Poesis AthesisPoesis Athesis was originally written to accompany Chi Kung Master Terrence Dunn’s video series, eventually culminating in more than ten hours worth of music. Here however we have the music separated away from its original functional context and exposed in a purely aural format. Having listened through this album, I can say that this casual extraction and re-positioning of what would have been an originally a contributory and essentially secondary component to being the sole point of interest is an action which should have never been allowed to happen with this music; it has no substance at all.
Frankly it is a shame that Mr Thompson decided (if he did) that this album should be released when ripped from its original intentions – each track becomes tiresome after about half a minute (sometimes less) and then becomes increasingly annoying as it stumbles or floats along with absolutely no variation or architectural formal ambition at all. With titles like ‘Paradigm as Supergenre’ and ‘Gold Flowers Bloom Mercury Petals’, one may expect some kind of Buddhist-Nietzschian (!!) aesthetic ideas to be explored. It quickly becomes obvious that these florid and ‘intellectualish’ sounding titles have been apparently plucked at random and have no correlation as to what may happen, or even could happen, in any of the music. ‘Could’ being an important word here as this music does not attempt to do anything; it starts, drifts - and ends.
So perhaps this could be used for meditation, in which case I would have to make a case for saying that when trying to be calm and introspective, something continually repeating itself in the background would only result in having less ability to attain a higher and deeper sense of calm.
On one good note, it is superbly manufactured: coming in a very sleek fold out case and with everything on the album being immaculately recorded, even if bubble-wrapped in a huge amount of reverb.

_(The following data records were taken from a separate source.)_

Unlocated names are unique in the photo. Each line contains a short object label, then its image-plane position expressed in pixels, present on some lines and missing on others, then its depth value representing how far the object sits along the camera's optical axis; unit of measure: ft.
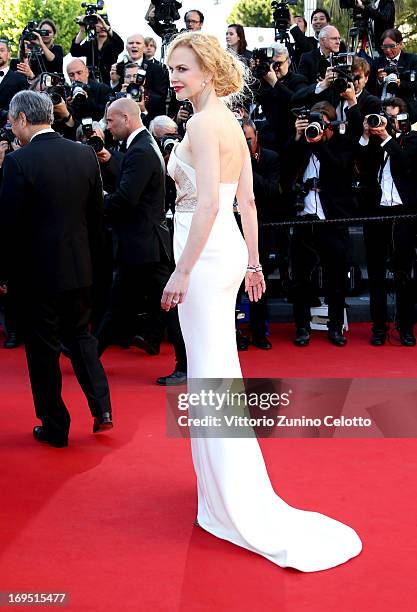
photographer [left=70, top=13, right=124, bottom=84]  32.17
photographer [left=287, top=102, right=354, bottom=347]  23.07
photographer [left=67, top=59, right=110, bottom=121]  26.04
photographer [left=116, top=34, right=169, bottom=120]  28.63
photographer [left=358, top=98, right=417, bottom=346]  23.22
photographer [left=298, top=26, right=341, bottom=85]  26.76
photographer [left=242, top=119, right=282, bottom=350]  22.82
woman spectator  28.48
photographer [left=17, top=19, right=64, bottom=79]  30.78
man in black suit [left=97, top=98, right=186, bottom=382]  19.15
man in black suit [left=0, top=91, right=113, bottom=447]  14.85
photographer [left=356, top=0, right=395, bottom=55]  29.99
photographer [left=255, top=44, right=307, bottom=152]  26.00
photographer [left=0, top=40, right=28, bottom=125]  28.81
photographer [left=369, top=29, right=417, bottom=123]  25.59
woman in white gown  10.87
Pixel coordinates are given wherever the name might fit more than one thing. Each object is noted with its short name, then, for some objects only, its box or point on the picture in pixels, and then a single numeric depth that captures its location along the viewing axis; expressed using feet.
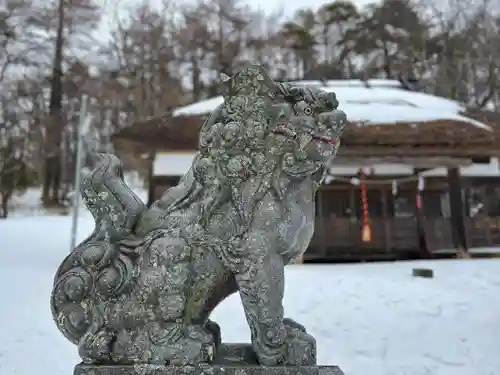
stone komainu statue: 4.54
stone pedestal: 4.42
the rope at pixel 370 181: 26.07
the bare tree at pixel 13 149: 48.49
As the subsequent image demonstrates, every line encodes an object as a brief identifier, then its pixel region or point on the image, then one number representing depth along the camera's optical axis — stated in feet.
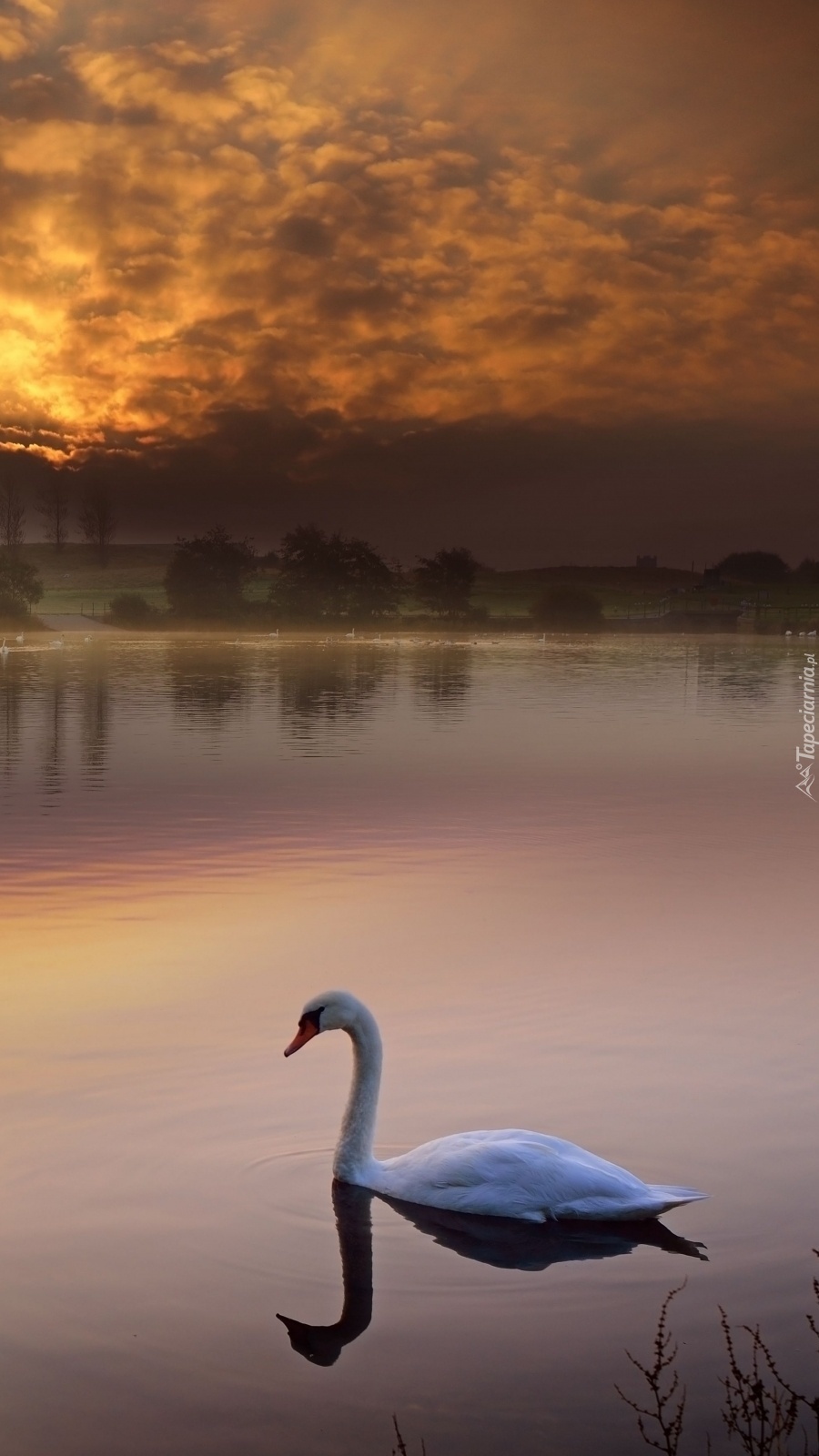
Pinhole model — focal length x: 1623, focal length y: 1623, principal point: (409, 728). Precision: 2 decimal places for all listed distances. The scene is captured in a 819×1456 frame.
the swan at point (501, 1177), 25.34
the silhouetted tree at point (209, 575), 566.77
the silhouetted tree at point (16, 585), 416.67
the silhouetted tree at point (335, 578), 594.65
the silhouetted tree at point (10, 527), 522.47
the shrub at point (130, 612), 538.47
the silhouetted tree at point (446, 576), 622.95
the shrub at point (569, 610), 587.27
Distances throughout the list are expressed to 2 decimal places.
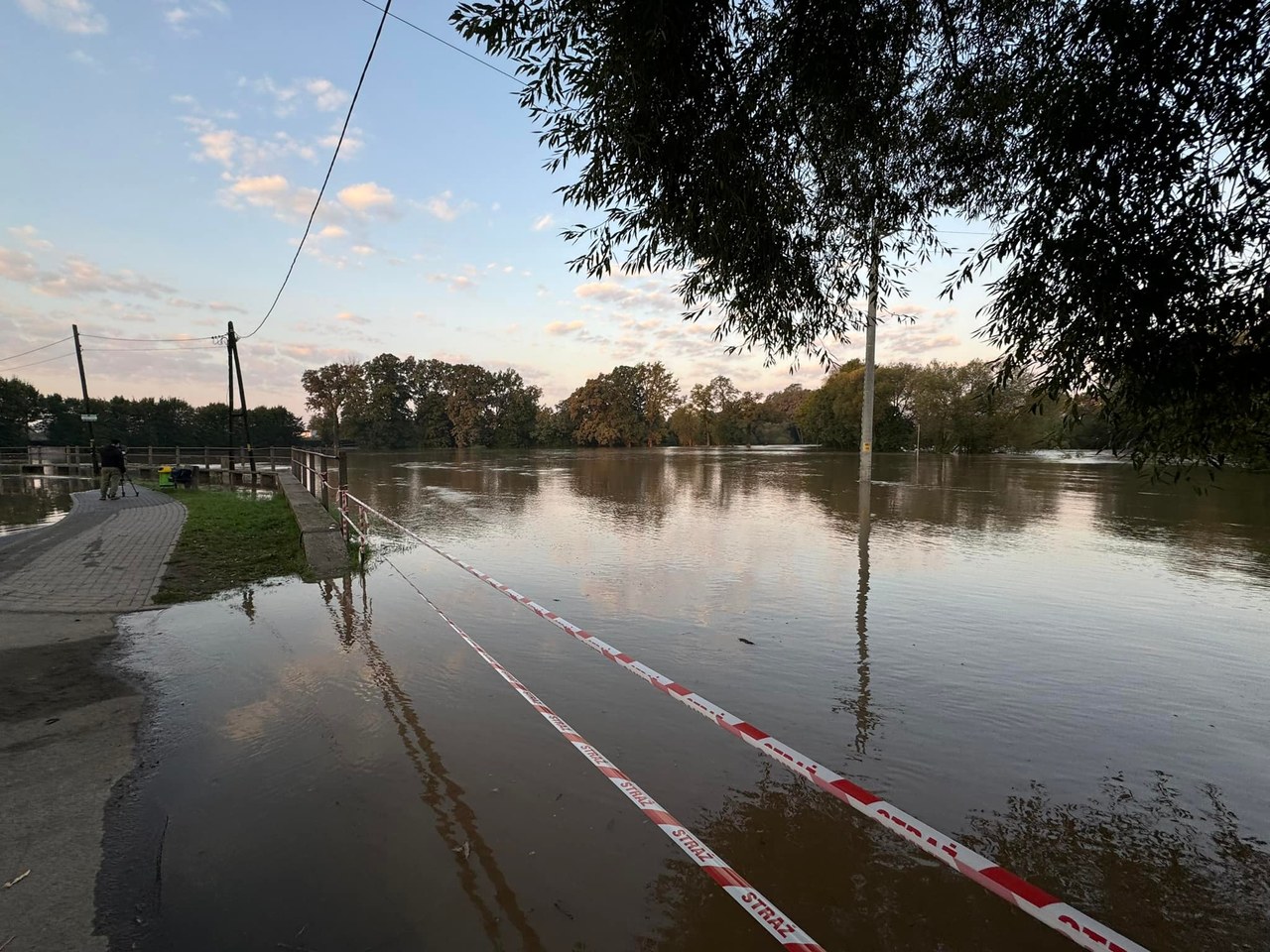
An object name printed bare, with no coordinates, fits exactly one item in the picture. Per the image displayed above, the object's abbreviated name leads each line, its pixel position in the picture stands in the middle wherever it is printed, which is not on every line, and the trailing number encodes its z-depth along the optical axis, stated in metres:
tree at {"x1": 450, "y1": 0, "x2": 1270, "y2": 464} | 2.97
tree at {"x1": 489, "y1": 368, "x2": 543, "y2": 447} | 93.50
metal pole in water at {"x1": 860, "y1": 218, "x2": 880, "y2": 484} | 14.73
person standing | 16.59
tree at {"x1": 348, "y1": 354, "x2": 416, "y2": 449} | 87.31
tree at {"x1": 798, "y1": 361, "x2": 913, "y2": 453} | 71.69
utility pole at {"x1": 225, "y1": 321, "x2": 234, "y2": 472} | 24.88
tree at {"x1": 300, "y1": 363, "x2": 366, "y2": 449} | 88.25
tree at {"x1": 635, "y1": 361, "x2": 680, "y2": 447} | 97.44
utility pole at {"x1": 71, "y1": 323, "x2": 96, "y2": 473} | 27.44
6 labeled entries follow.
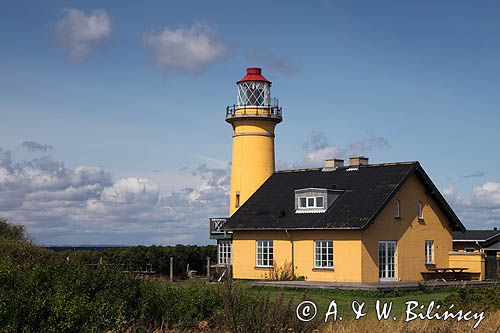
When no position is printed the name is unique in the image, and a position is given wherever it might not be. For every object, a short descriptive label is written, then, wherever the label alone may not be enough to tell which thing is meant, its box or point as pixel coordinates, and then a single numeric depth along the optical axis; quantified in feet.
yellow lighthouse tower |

Apparently, Thompson’s has been heralded as “A composer of the highest caliber” and that his “creativity has NO ceiling” (not my capitals). The sources of these quotes are not sited in the blurb that came with the CD and therefore I have to strongly call into question their authenticity as, on this offering, I would vehemently disagree. I presume this is exactly what was needed for a Chi Kung video but it is well out of its depth in the CD market.